Initial synthesis and characterization of an immobilized heat shock protein 90 column for online determination of binding affinities.

Heat shock protein 90 alpha (Hsp90alpha) was immobilized on aminopropyl silica via the N terminus to create the Hsp90alpha(NT) column or via the C terminus to create the Hsp90alpha(CT) column. Binding to the exposed C terminus on the Hsp90alpha(NT) column was characterized using frontal chromatography and the C-terminus ligands coumermycin A(1) (CA1) and novobiocin (NOVO). The calculated K(d) values were 220+/-110 nM (CA1) and 100+/-20 nM (NOVO). Nonlinear chromatography was used to determine the association and dissociation rate constants associated with the NOVO-Hsp90alpha complex: 22.2+/-8.8 microM(-1) s(-1) and 2.7+/-0.6s(-1), respectively. Binding to the exposed N terminus on the Hsp90alpha(CT) column was characterized using frontal chromatography.
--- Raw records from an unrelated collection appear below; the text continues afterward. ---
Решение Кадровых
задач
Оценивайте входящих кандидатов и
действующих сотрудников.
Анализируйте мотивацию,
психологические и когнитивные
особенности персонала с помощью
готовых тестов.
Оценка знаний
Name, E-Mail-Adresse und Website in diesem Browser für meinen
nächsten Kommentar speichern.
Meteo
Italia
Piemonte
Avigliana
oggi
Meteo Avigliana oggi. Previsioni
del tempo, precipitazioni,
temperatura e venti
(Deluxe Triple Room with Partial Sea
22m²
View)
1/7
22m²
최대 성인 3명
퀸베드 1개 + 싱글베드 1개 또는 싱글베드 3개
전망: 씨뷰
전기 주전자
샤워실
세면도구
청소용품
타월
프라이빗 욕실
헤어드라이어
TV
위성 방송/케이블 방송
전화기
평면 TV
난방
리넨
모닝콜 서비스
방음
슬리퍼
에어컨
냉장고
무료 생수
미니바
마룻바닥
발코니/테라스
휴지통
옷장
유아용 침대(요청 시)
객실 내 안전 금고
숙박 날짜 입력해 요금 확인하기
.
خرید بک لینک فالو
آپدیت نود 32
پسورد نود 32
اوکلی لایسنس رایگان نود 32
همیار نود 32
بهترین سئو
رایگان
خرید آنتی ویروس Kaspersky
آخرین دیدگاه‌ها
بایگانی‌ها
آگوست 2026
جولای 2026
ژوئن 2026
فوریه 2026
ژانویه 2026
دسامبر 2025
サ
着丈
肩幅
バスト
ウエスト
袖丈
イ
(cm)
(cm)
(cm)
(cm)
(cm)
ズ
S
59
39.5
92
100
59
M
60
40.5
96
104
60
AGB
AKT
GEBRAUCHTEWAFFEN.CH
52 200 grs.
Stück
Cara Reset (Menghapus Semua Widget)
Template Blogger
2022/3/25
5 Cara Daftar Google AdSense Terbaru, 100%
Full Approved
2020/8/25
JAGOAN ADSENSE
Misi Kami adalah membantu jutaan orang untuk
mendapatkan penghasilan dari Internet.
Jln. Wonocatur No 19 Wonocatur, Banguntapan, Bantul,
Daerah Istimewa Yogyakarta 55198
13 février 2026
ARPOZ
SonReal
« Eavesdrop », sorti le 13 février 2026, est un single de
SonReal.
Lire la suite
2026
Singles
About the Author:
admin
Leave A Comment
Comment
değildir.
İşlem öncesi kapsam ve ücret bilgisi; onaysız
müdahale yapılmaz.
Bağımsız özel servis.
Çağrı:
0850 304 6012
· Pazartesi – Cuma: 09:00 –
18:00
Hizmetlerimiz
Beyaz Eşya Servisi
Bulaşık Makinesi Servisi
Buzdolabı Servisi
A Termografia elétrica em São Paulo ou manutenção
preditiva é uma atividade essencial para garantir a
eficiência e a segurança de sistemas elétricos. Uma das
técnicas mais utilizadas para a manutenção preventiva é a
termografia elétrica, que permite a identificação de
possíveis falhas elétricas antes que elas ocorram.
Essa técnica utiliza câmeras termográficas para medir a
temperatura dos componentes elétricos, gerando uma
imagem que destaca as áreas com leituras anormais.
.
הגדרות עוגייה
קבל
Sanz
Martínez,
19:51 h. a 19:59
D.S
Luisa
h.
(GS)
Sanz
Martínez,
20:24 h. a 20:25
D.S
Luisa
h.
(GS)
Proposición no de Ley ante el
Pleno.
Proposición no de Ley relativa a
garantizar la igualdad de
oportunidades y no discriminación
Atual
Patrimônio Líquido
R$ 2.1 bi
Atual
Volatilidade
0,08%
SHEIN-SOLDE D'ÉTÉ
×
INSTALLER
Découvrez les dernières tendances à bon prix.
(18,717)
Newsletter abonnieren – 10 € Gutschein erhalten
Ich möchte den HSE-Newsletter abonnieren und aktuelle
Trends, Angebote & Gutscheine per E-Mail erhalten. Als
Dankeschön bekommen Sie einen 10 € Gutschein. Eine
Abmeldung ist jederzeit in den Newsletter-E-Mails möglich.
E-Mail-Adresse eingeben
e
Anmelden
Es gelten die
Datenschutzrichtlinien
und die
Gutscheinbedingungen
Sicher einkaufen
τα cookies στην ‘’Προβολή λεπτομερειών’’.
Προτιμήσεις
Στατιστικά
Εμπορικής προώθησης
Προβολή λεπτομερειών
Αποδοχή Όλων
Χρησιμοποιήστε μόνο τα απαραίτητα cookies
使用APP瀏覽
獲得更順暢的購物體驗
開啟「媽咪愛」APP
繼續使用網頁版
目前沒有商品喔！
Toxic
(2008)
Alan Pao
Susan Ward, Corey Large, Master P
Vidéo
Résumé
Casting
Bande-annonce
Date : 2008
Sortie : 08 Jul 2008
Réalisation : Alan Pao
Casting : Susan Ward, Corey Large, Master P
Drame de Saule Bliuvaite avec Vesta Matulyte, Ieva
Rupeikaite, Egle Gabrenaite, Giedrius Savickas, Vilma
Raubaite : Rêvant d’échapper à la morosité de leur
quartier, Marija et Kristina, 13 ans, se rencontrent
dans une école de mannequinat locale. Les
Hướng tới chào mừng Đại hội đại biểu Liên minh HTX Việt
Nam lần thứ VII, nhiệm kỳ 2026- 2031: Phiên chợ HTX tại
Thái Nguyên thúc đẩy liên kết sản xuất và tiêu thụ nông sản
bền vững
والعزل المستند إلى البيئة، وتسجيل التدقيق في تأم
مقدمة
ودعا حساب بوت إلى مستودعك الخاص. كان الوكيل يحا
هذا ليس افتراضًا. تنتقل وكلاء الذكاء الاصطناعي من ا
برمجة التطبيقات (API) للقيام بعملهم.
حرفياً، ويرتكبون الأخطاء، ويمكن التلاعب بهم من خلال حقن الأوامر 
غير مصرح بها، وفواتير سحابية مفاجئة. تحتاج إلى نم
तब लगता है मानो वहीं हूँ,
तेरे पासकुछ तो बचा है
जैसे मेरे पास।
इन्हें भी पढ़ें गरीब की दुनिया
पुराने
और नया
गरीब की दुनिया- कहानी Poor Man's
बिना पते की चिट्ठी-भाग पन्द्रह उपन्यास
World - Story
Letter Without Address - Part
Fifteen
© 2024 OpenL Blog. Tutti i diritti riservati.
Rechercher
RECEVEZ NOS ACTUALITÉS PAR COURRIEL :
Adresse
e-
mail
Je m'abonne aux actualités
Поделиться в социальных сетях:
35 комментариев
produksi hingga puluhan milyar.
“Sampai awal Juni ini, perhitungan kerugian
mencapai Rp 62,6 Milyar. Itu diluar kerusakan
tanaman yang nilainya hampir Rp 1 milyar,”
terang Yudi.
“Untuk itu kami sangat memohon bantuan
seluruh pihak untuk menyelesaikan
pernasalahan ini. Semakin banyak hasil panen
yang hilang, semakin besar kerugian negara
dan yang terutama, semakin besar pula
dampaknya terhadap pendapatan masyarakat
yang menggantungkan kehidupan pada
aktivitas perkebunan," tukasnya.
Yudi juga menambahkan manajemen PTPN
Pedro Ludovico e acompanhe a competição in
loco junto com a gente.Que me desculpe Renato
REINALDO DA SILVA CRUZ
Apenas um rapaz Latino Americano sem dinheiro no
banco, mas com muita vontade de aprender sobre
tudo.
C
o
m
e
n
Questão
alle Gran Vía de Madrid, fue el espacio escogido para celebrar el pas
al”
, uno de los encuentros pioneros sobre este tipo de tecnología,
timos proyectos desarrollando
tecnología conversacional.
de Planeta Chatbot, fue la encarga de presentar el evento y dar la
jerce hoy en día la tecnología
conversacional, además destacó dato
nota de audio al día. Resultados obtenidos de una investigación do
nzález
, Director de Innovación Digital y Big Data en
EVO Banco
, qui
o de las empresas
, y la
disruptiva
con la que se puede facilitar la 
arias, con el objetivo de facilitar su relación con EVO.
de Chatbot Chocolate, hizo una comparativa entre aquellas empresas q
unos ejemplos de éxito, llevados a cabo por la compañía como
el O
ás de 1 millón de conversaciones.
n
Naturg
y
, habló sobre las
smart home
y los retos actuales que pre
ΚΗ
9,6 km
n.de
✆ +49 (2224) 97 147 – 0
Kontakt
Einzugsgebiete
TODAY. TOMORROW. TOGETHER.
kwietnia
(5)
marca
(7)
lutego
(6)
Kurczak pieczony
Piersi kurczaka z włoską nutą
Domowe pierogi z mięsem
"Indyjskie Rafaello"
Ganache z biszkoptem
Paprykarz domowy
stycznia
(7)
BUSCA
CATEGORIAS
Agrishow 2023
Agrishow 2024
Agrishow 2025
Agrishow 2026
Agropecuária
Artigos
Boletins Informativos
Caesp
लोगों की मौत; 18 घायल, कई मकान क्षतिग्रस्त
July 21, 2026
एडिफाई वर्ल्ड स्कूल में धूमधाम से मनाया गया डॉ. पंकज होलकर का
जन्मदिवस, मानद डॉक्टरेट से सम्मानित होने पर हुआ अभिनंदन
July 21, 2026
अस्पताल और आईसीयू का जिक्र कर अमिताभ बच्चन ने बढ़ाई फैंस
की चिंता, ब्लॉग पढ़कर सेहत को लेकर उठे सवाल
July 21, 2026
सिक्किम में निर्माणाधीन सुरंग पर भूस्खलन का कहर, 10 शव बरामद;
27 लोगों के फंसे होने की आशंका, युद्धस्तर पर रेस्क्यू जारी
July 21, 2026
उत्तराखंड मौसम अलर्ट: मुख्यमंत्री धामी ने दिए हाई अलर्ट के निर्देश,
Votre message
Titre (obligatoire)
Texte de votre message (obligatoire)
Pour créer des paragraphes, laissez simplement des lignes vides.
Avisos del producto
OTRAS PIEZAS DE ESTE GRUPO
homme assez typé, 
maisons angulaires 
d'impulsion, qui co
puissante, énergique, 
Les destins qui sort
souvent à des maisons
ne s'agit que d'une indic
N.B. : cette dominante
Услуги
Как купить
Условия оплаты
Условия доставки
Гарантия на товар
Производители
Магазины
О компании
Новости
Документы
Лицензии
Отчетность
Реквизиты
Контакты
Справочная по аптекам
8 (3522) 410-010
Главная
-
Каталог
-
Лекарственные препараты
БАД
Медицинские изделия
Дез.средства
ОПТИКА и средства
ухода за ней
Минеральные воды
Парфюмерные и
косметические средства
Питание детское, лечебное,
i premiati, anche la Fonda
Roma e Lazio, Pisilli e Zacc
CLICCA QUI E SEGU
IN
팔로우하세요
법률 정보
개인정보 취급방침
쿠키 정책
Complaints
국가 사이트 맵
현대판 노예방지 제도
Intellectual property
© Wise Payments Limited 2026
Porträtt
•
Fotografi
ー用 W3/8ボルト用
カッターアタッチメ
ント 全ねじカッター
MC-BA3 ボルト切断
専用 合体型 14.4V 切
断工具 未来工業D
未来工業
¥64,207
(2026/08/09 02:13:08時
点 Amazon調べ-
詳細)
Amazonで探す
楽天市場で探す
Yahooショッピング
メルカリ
The K(d) values of the N-terminus ligands geldanamycin (GM, 90+/-50 nM), 17-allylamino-17-demethoxygeldanamycin (17-AAG, 210+/-50 nM), and radicicol (RAD, 20+/-9 nM) were consistent with previously reported values. The effect of the immobilization on ATPase activity was investigated through the determination of IC(50) values for inhibition of ATPase activity on the Hsp90alpha(CT) column. The IC(50) for GM was 2.80+/-0.18 microM, and the relative IC(50) values were 17-AAG>GM>RAD, in agreement with previously reported values and indicating that immobilization had not affected ATPase activity or sensitivity to inhibition.